> [AUSGEWÄHLTER ABSCHNITT]
Ehrenamtliche arbeiten an neuen Ideen
Einige dieser Freiwilligen haben sich in einem Treffen Ende Februar weitere Gedanken über die Zukunftsperspektiven des Integrationsprojekts gemacht. Dabei wurden neue Ideen wie Benefizkonzerte mit Teilnehmenden, Aushänge in Geschäften, weitere Presseauftritte, Social-Media-Challenges und Kontakte zu größeren Unternehmen mit Sitz in Leipzig ausgelotet.

> [AUFGABENSTELLUNG 1]
Nennen Sie sämtliche neuen Ideen, die laut dem Abschnitt über die Ehrenamtlichen bei dem Treffen ausgelotet wurden.

> [VORLIEGENDE DATENSÄTZE]
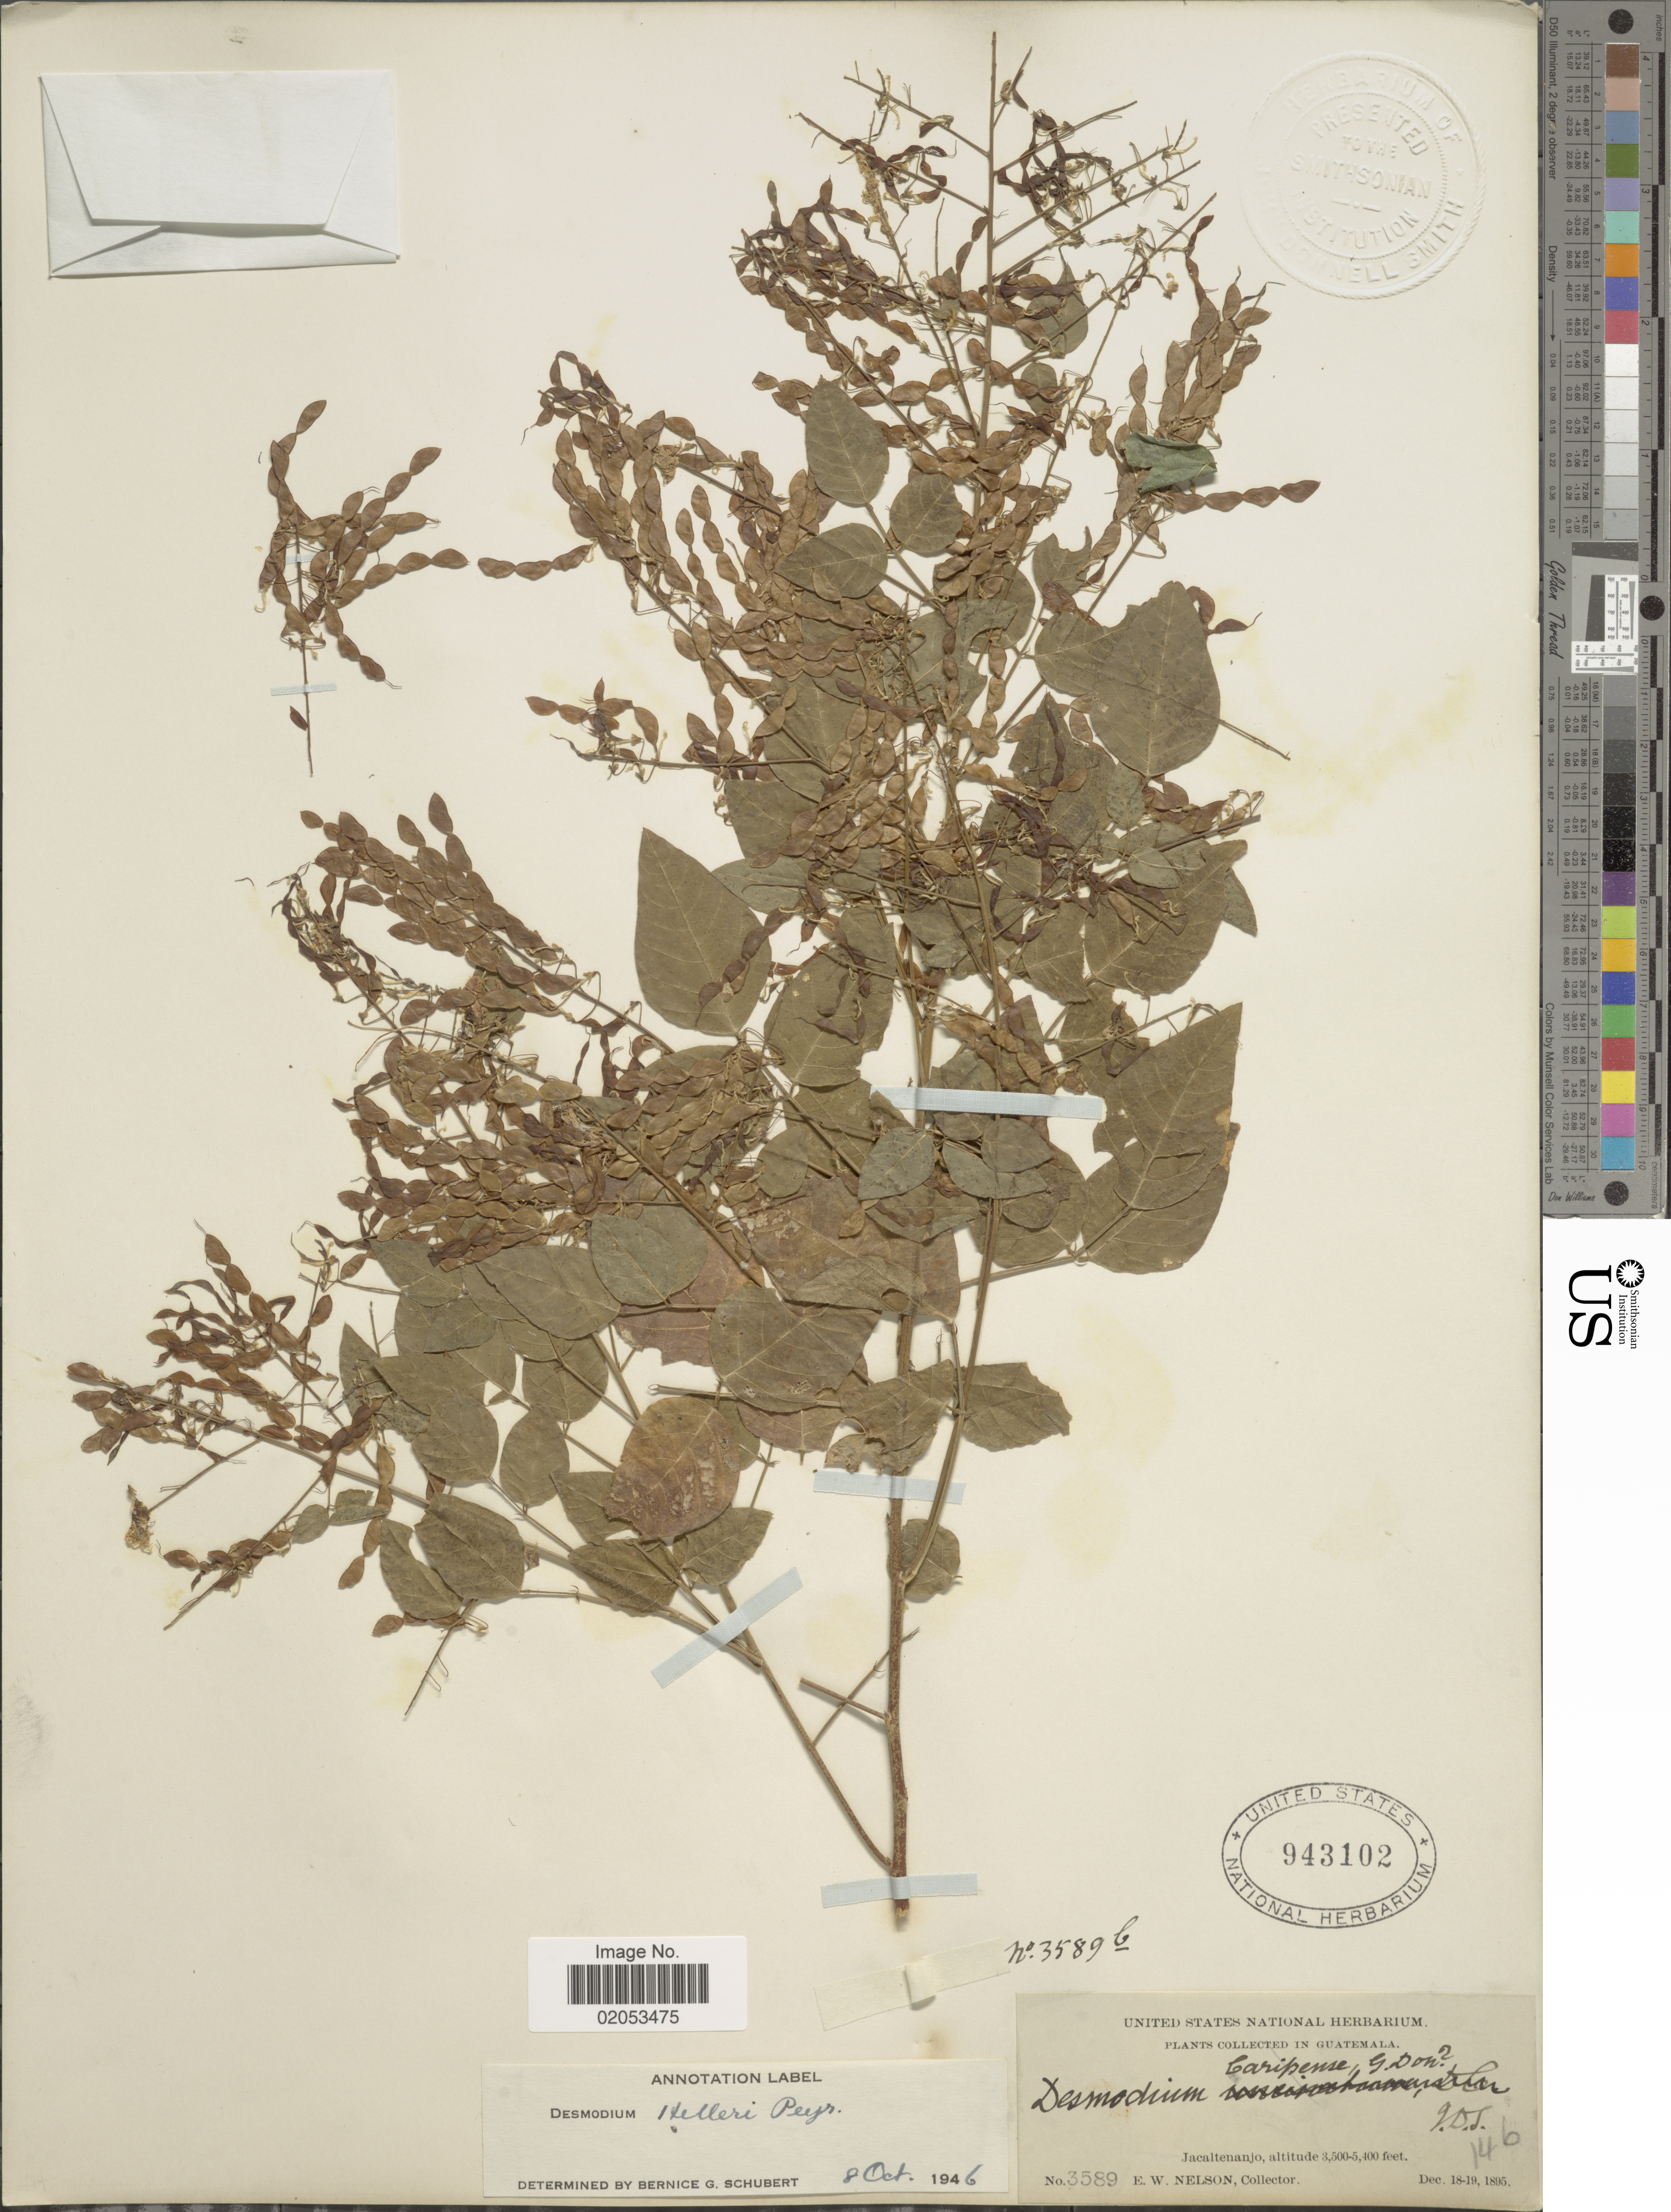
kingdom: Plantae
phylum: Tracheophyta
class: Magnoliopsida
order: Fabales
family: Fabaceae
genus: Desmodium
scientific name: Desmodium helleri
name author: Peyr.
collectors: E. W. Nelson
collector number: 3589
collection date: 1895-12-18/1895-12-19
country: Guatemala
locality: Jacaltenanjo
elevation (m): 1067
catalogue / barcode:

> [AUFGABENSTELLUNG 2]
Geben Sie alle Zeilen der obigen Datensätze wortgetreu wieder und lassen Sie dabei die Bilder weg.

> [MUSTERLÖSUNG 1]
- Benefizkonzerte mit Teilnehmenden
- Aushänge in Geschäften
- weitere Presseauftritte
- Social-Media-Challenges
- Kontakte zu größeren Unternehmen mit Sitz in Leipzig

> [MUSTERLÖSUNG 2]
kingdom: Plantae
phylum: Tracheophyta
class: Magnoliopsida
order: Fabales
family: Fabaceae
genus: Desmodium
scientific name: Desmodium helleri
name author: Peyr.
collectors: E. W. Nelson
collector number: 3589
collection date: 1895-12-18/1895-12-19
country: Guatemala
locality: Jacaltenanjo
elevation (m): 1067
catalogue / barcode:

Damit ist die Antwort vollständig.